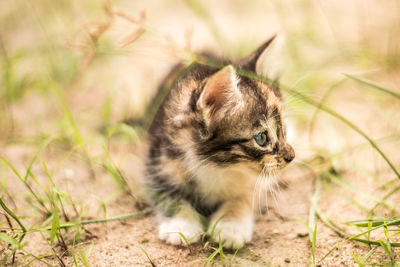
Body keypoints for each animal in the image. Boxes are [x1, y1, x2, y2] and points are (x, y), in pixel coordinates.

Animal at [144, 36, 294, 250]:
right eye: (261, 138)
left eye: (283, 130)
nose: (292, 156)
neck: (218, 166)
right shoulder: (159, 159)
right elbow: (167, 193)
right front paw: (181, 225)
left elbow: (244, 196)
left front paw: (231, 225)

***

EXERCISE AIM: Write the listing out exactly, word for word, but omit the pictures.

TASK ANSWER:
Body keypoints for each animal in the image. Boxes are [x1, y1, x2, y2] and points are (x, y), in pixel coordinates.

Animal at [144, 36, 294, 250]:
right eye: (261, 138)
left eye: (283, 130)
nose: (292, 156)
neck: (218, 166)
right shoulder: (159, 159)
right elbow: (167, 193)
right front paw: (181, 225)
left elbow: (244, 196)
left front paw: (231, 225)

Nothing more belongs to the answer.